= Vincent's angina =

Medical condition

Vincent's angina (also termed Plaut–Vincent's angina), is pharyngitis (inflammation of the pharynx) and tonsillitis (inflammation of the palatine tonsils), caused by infection with two types of bacteria called fusiform (Fusobacterium spp.) and spirochaetes (Borrelia spp. and Spirillum spp.). This symbiosis of bacteria is sometimes termed a "fusospirochaetal" infection.

==Naming and confusion with Vincent's gingivitis==
It is named after Jean Hyacinthe Vincent, a French physician who was working at the Paris Pasteur Institute. Vincent described a fusospirochetal infection of the pharynx and palatine tonsils, causing "ulcero-membranous pharyngitis and tonsillitis", which later became known as Vincent's angina. Later in 1904, Vincent described the same pathogenic organisms in "ulceronecrotic gingivitis".

As a result, Vincent's angina is widely confused with necrotizing ulcerative gingivitis (previously also called "Vincent's gingivitis"), however the former is tonsillitis and pharyngitis, and the latter involves the gums, and usually the two conditions occur in isolation from each other. The term "angina" is derived from a Latin word which means "to choke" or " to throttle." However, this condition should not be confused with the modern usage of the term angina ("angina pectoris"), which refers to chest pain caused by insufficient blood supply to the muscles of the heart. Many publications using the term "Vincent's angina" date from the twentieth century, and the term is not so common in modern times.
==Symptoms==
Symptoms of Vincent's angina were reported as:
- Normal or increased temperature
- Headaches
- Chilly sensations,
- Generalized malaise (fatigue),
- Lymphadenopathy (enlargement of submaxillary and cervical lymph glands),
- Tenderness and severe pain when talking or swallowing (odynophagia),
- Halitosis (bad breath)

If the gums are also involved, symptoms of necrotizing ulcerative gingivitis, such as painful gums may also be present.
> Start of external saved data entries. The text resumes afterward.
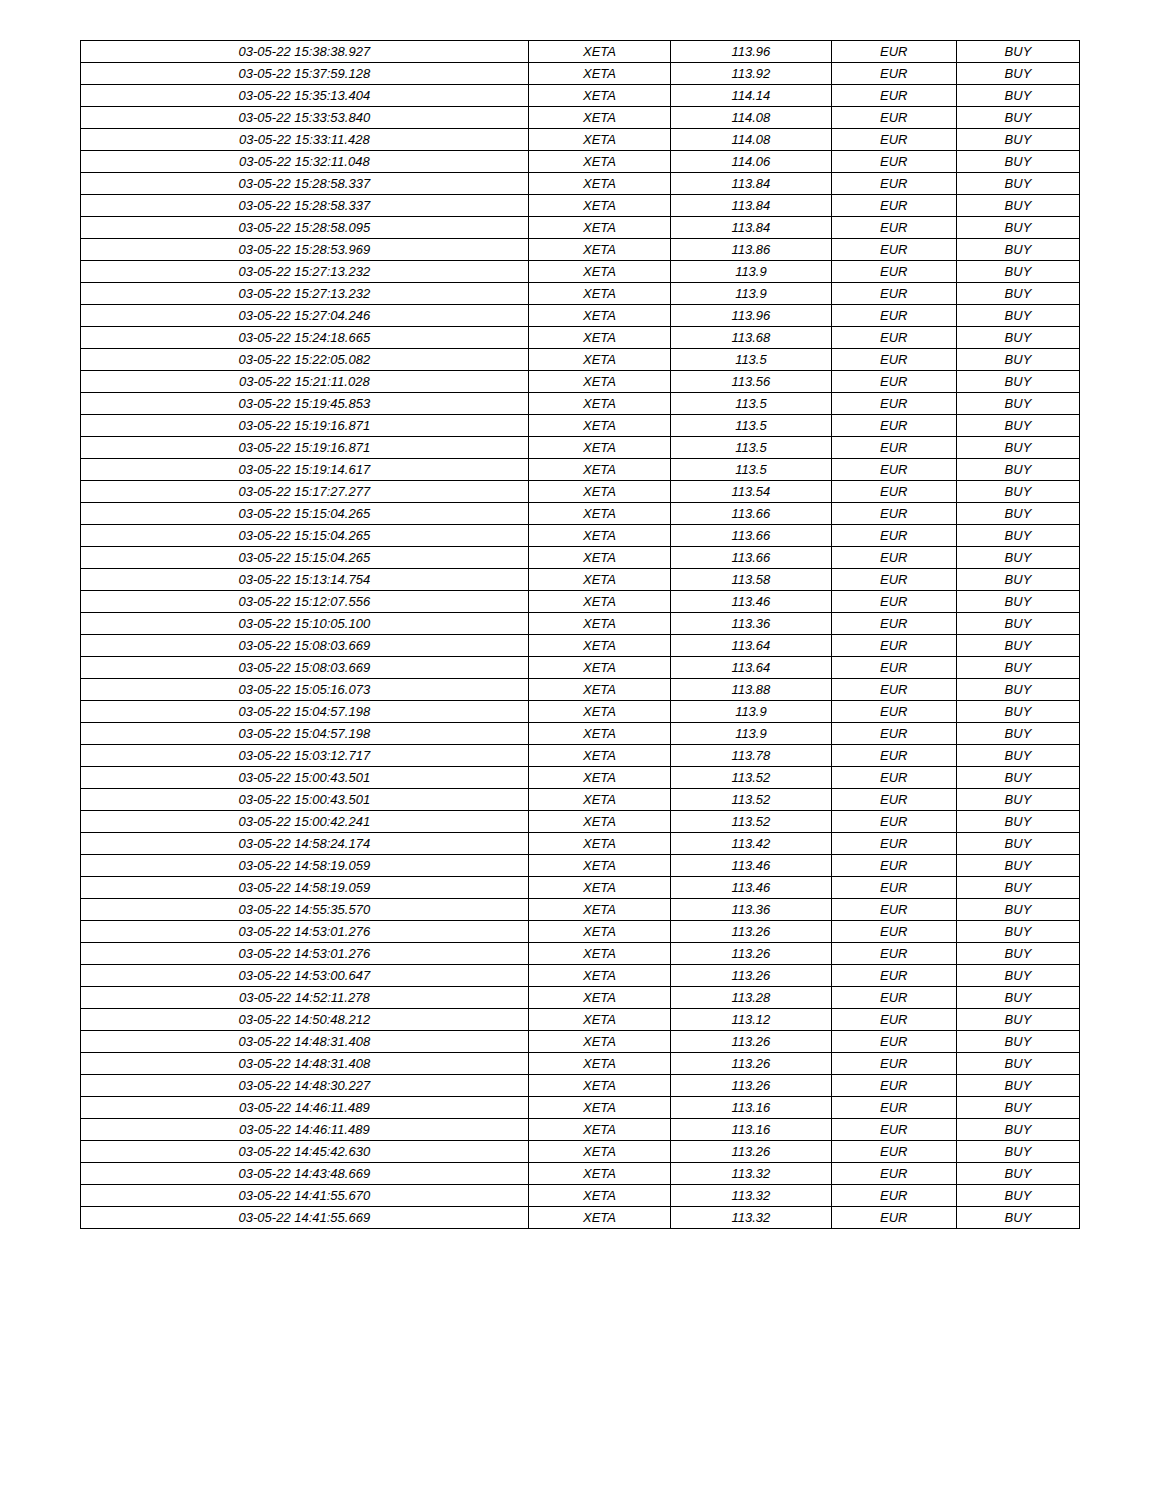| 03-05-22 15:38:38.927 | XETA | 113.96 | EUR | BUY |
| 03-05-22 15:37:59.128 | XETA | 113.92 | EUR | BUY |
| 03-05-22 15:35:13.404 | XETA | 114.14 | EUR | BUY |
| 03-05-22 15:33:53.840 | XETA | 114.08 | EUR | BUY |
| 03-05-22 15:33:11.428 | XETA | 114.08 | EUR | BUY |
| 03-05-22 15:32:11.048 | XETA | 114.06 | EUR | BUY |
| 03-05-22 15:28:58.337 | XETA | 113.84 | EUR | BUY |
| 03-05-22 15:28:58.337 | XETA | 113.84 | EUR | BUY |
| 03-05-22 15:28:58.095 | XETA | 113.84 | EUR | BUY |
| 03-05-22 15:28:53.969 | XETA | 113.86 | EUR | BUY |
| 03-05-22 15:27:13.232 | XETA | 113.9 | EUR | BUY |
| 03-05-22 15:27:13.232 | XETA | 113.9 | EUR | BUY |
| 03-05-22 15:27:04.246 | XETA | 113.96 | EUR | BUY |
| 03-05-22 15:24:18.665 | XETA | 113.68 | EUR | BUY |
| 03-05-22 15:22:05.082 | XETA | 113.5 | EUR | BUY |
| 03-05-22 15:21:11.028 | XETA | 113.56 | EUR | BUY |
| 03-05-22 15:19:45.853 | XETA | 113.5 | EUR | BUY |
| 03-05-22 15:19:16.871 | XETA | 113.5 | EUR | BUY |
| 03-05-22 15:19:16.871 | XETA | 113.5 | EUR | BUY |
| 03-05-22 15:19:14.617 | XETA | 113.5 | EUR | BUY |
| 03-05-22 15:17:27.277 | XETA | 113.54 | EUR | BUY |
| 03-05-22 15:15:04.265 | XETA | 113.66 | EUR | BUY |
| 03-05-22 15:15:04.265 | XETA | 113.66 | EUR | BUY |
| 03-05-22 15:15:04.265 | XETA | 113.66 | EUR | BUY |
| 03-05-22 15:13:14.754 | XETA | 113.58 | EUR | BUY |
| 03-05-22 15:12:07.556 | XETA | 113.46 | EUR | BUY |
| 03-05-22 15:10:05.100 | XETA | 113.36 | EUR | BUY |
| 03-05-22 15:08:03.669 | XETA | 113.64 | EUR | BUY |
| 03-05-22 15:08:03.669 | XETA | 113.64 | EUR | BUY |
| 03-05-22 15:05:16.073 | XETA | 113.88 | EUR | BUY |
| 03-05-22 15:04:57.198 | XETA | 113.9 | EUR | BUY |
| 03-05-22 15:04:57.198 | XETA | 113.9 | EUR | BUY |
| 03-05-22 15:03:12.717 | XETA | 113.78 | EUR | BUY |
| 03-05-22 15:00:43.501 | XETA | 113.52 | EUR | BUY |
| 03-05-22 15:00:43.501 | XETA | 113.52 | EUR | BUY |
| 03-05-22 15:00:42.241 | XETA | 113.52 | EUR | BUY |
| 03-05-22 14:58:24.174 | XETA | 113.42 | EUR | BUY |
| 03-05-22 14:58:19.059 | XETA | 113.46 | EUR | BUY |
| 03-05-22 14:58:19.059 | XETA | 113.46 | EUR | BUY |
| 03-05-22 14:55:35.570 | XETA | 113.36 | EUR | BUY |
| 03-05-22 14:53:01.276 | XETA | 113.26 | EUR | BUY |
| 03-05-22 14:53:01.276 | XETA | 113.26 | EUR | BUY |
| 03-05-22 14:53:00.647 | XETA | 113.26 | EUR | BUY |
| 03-05-22 14:52:11.278 | XETA | 113.28 | EUR | BUY |
| 03-05-22 14:50:48.212 | XETA | 113.12 | EUR | BUY |
| 03-05-22 14:48:31.408 | XETA | 113.26 | EUR | BUY |
| 03-05-22 14:48:31.408 | XETA | 113.26 | EUR | BUY |
| 03-05-22 14:48:30.227 | XETA | 113.26 | EUR | BUY |
| 03-05-22 14:46:11.489 | XETA | 113.16 | EUR | BUY |
| 03-05-22 14:46:11.489 | XETA | 113.16 | EUR | BUY |
| 03-05-22 14:45:42.630 | XETA | 113.26 | EUR | BUY |
| 03-05-22 14:43:48.669 | XETA | 113.32 | EUR | BUY |
| 03-05-22 14:41:55.670 | XETA | 113.32 | EUR | BUY |
| 03-05-22 14:41:55.669 | XETA | 113.32 | EUR | BUY |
The tonsils show single or multiple greyish-white ulcers, usually on only one of the palatine tonsils. The ulcers appear surrounded by reddened area and they bleed when touched or when the pseudo membrane is removed. Ulceration may extend onto the soft palate.
==Diagnosis==
Differential diagnosis is with follicular (lacunar) tonsillitis, diphtheria, syphilis and acute leukemia. One of the risk factors for Vincent's angina is being immunocompromised.
==Alternative definitions==
Different types of Vincent's angina were sometimes defined, such as pseudomembraneous, or acute / subacute / chronic / recurrent.